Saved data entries
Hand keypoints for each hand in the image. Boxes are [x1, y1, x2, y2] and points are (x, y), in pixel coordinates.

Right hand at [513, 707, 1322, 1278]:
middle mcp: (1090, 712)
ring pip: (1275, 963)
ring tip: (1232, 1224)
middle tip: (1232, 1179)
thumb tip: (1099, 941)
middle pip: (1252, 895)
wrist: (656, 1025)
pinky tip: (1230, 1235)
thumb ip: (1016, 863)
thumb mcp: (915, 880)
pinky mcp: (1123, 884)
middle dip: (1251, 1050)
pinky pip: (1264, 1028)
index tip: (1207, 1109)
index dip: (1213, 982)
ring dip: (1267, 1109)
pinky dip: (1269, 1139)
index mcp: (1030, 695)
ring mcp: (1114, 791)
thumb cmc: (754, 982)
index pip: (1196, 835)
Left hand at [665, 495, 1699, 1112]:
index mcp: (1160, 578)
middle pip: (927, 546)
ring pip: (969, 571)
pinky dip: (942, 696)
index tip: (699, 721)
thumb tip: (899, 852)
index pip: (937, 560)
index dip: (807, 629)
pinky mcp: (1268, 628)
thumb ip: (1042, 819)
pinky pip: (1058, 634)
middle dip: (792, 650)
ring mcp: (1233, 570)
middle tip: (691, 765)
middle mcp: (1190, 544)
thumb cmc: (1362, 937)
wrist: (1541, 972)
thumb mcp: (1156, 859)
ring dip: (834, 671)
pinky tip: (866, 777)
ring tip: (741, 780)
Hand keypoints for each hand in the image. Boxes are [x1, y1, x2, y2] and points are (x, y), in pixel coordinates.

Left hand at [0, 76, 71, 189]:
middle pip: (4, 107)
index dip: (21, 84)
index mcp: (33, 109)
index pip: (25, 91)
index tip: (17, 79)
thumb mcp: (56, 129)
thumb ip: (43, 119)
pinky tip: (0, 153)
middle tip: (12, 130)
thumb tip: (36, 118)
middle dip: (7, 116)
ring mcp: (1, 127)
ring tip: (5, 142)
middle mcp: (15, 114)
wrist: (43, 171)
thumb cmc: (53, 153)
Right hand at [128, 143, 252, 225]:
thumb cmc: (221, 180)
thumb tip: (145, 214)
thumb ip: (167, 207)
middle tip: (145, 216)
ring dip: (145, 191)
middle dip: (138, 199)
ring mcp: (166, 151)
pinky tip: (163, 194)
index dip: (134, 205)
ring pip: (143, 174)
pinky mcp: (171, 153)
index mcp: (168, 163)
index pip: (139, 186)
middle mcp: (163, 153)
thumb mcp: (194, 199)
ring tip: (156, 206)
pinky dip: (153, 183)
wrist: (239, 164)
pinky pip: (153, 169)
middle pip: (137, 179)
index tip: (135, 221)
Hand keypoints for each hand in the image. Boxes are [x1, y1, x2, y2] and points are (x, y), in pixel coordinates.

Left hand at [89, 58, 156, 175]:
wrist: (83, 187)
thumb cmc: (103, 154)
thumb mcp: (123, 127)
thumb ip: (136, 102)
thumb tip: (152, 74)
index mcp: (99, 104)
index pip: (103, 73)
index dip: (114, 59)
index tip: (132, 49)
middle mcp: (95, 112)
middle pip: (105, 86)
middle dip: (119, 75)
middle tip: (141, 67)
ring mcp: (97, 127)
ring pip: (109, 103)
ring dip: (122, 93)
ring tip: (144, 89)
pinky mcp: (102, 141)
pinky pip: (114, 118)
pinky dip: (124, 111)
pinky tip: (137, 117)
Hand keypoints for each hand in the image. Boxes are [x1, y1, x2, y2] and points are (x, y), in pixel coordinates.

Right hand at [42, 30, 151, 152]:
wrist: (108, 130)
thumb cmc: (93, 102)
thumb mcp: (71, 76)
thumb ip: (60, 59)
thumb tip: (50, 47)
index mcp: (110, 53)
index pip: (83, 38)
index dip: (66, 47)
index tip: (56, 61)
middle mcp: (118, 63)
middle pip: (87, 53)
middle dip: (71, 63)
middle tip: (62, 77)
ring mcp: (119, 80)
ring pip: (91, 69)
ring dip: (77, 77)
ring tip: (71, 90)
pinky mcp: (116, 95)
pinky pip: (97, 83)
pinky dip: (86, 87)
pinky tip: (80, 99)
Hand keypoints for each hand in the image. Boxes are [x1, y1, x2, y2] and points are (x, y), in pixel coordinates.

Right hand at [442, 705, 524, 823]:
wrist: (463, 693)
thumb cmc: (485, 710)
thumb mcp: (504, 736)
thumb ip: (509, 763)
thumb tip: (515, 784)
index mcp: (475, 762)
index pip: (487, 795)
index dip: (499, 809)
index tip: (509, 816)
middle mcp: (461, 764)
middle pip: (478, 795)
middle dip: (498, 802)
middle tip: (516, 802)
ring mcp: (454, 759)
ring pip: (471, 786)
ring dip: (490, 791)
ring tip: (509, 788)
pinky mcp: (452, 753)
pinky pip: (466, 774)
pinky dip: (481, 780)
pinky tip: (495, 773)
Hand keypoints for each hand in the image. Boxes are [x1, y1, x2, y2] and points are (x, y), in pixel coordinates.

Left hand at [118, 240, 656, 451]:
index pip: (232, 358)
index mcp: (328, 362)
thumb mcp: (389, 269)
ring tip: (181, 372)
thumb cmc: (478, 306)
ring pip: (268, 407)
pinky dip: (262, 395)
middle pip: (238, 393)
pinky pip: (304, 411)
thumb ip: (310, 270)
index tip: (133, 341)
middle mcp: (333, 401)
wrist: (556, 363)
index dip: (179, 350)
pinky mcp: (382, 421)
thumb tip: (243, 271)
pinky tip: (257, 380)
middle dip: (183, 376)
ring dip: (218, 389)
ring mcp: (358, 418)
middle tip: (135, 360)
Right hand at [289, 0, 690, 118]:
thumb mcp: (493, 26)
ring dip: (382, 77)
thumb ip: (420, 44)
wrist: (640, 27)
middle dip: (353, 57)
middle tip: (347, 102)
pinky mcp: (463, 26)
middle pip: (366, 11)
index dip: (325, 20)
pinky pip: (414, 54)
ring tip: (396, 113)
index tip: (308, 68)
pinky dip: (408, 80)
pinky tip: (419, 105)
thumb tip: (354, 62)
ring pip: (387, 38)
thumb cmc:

### Task details
Could you return all of the data exactly as written?

### Exercise output
Hand keypoints for each hand in the image. Boxes are [x1, y1, x2, y2] and points are (x, y), in pixel coordinates.

Right hand at [513, 707, 1322, 1278]:
middle mcp: (1090, 712)
ring pip: (1275, 963)
ring tip: (1232, 1224)
middle tip: (1232, 1179)
thumb tip: (1099, 941)
middle pip: (1252, 895)
wrist: (656, 1025)
pinky tip: (1230, 1235)
thumb ip: (1016, 863)
thumb mcp: (915, 880)
pinky mcp: (1123, 884)
middle dip: (1251, 1050)
pinky pip: (1264, 1028)
index tip: (1207, 1109)
index dip: (1213, 982)
ring dip: (1267, 1109)
pinky dip: (1269, 1139)
index mcp: (1030, 695)
ring mcp: (1114, 791)
thumb cmc: (754, 982)
index pip: (1196, 835)
Left hand at [665, 495, 1699, 1112]:
index mcp: (1160, 578)
middle pip: (927, 546)
ring pip: (969, 571)
pinky dip: (942, 696)
index tip: (699, 721)
thumb tip: (899, 852)
index pip: (937, 560)
index dip: (807, 629)
pinky mcp: (1268, 628)
thumb ip: (1042, 819)
pinky pip: (1058, 634)
middle dip: (792, 650)
ring mcp: (1233, 570)
middle tip: (691, 765)
middle mcp: (1190, 544)
thumb cmc: (1362, 937)
wrist: (1541, 972)
thumb mcp: (1156, 859)
ring dip: (834, 671)
pinky tip: (866, 777)
ring tip: (741, 780)
Hand keypoints for each hand in the image. Boxes are [x1, y1, x2, y2] and points are (x, y), in pixel coordinates.

Left hand at [0, 76, 71, 189]:
middle pip: (4, 107)
index dip: (21, 84)
index mcp: (33, 109)
index pip: (25, 91)
index tip: (17, 79)
thumb mcp: (56, 129)
thumb ip: (43, 119)
pinky tip: (0, 153)
middle tip: (12, 130)
thumb tip: (36, 118)
middle dip: (7, 116)
ring mcp: (1, 127)
ring tip: (5, 142)
middle mcp: (15, 114)
wrist: (43, 171)
thumb cmc: (53, 153)
Right hand at [128, 143, 252, 225]:
thumb cmc: (221, 180)
thumb tip: (145, 214)
thumb ip: (167, 207)
middle tip: (145, 216)
ring dip: (145, 191)
middle dip: (138, 199)
ring mcp: (166, 151)
pinky tip: (163, 194)
index dip: (134, 205)
ring pip: (143, 174)
pinky mcp: (171, 153)
index mcp: (168, 163)
index pip: (139, 186)
middle mcp: (163, 153)
thumb mcp: (194, 199)
ring tip: (156, 206)
pinky dip: (153, 183)
wrist: (239, 164)
pinky pip: (153, 169)
middle pip: (137, 179)
index tip: (135, 221)
Hand keypoints for each hand in the image. Boxes are [x1, y1, x2, y2] and points are (x, y), in pixel coordinates.

Left hand at [89, 58, 156, 175]:
wrist: (83, 187)
thumb cmc: (103, 154)
thumb mcp: (123, 127)
thumb ip: (136, 102)
thumb tip: (152, 74)
index mcp: (99, 104)
index pip: (103, 73)
index dip: (114, 59)
index tip: (132, 49)
middle mcp: (95, 112)
middle pip: (105, 86)
middle dip: (119, 75)
middle tip: (141, 67)
ring mcp: (97, 127)
ring pip: (109, 103)
ring dip: (122, 93)
ring tip: (144, 89)
pinky mcp: (102, 141)
pinky pip: (114, 118)
pinky dip: (124, 111)
pinky tip: (137, 117)
Hand keypoints for each hand in the image. Boxes are [x1, y1, x2, y2] and points are (x, y), in pixel coordinates.

Right hand at [42, 30, 151, 152]:
wrist: (108, 130)
thumb cmc: (93, 102)
thumb mcp: (71, 76)
thumb ip: (60, 59)
thumb tip: (50, 47)
index mcp: (110, 53)
index pip: (83, 38)
index dip: (66, 47)
index tip: (56, 61)
middle mcp: (118, 63)
middle pip: (87, 53)
middle dip: (71, 63)
middle tip: (62, 77)
ring mcp: (119, 80)
ring pip: (91, 69)
ring dip: (77, 77)
ring tip: (71, 90)
pinky mcp: (116, 95)
pinky pip: (97, 83)
pinky dip: (86, 87)
pinky tip: (80, 99)
Hand keypoints for each hand in the image. Boxes are [x1, y1, x2, y2] and points are (x, y), in pixel coordinates.

Right hand at [442, 705, 524, 823]:
wrist: (463, 693)
thumb cmc: (485, 710)
thumb mcp: (504, 736)
thumb ip: (509, 763)
thumb tip: (515, 784)
index mcp: (475, 762)
index pip: (487, 795)
index dip: (499, 809)
index tip: (509, 816)
middle mcp: (461, 764)
middle pip: (478, 795)
middle dip: (498, 802)
middle tip: (516, 802)
ring mcp: (454, 759)
ring pip: (471, 786)
ring dip: (490, 791)
ring tip: (509, 788)
pinky mcp: (452, 753)
pinky pip: (466, 774)
pinky dip: (481, 780)
pinky tip: (495, 773)
Hand keypoints for each hand in the image. Boxes are [x1, y1, x2, y2] and points are (x, y), in pixel coordinates.

Left hand at [118, 240, 656, 451]:
index pip: (232, 358)
index mcp: (328, 362)
thumb mcp: (389, 269)
ring tip: (181, 372)
thumb cmc: (478, 306)
ring pip: (268, 407)
pinky dip: (262, 395)
middle pip: (238, 393)
pinky pip: (304, 411)
thumb ip: (310, 270)
index tip: (133, 341)
middle mcp: (333, 401)
wrist: (556, 363)
index dip: (179, 350)
pinky mcp: (382, 421)
thumb tip: (243, 271)
pinky tip: (257, 380)
middle dip: (183, 376)
ring dip: (218, 389)
ring mcp: (358, 418)
middle tip: (135, 360)
Right hand at [289, 0, 690, 118]:
thumb mcp: (493, 26)
ring dip: (382, 77)
thumb ip: (420, 44)
wrist: (640, 27)
middle dip: (353, 57)
middle tip: (347, 102)
pinky mcp: (463, 26)
middle pip: (366, 11)
index dip: (325, 20)
pinky pip: (414, 54)
ring tip: (396, 113)
index tip: (308, 68)
pinky dip: (408, 80)
pinky tip: (419, 105)
thumb tip: (354, 62)
ring pip: (387, 38)
thumb cmc:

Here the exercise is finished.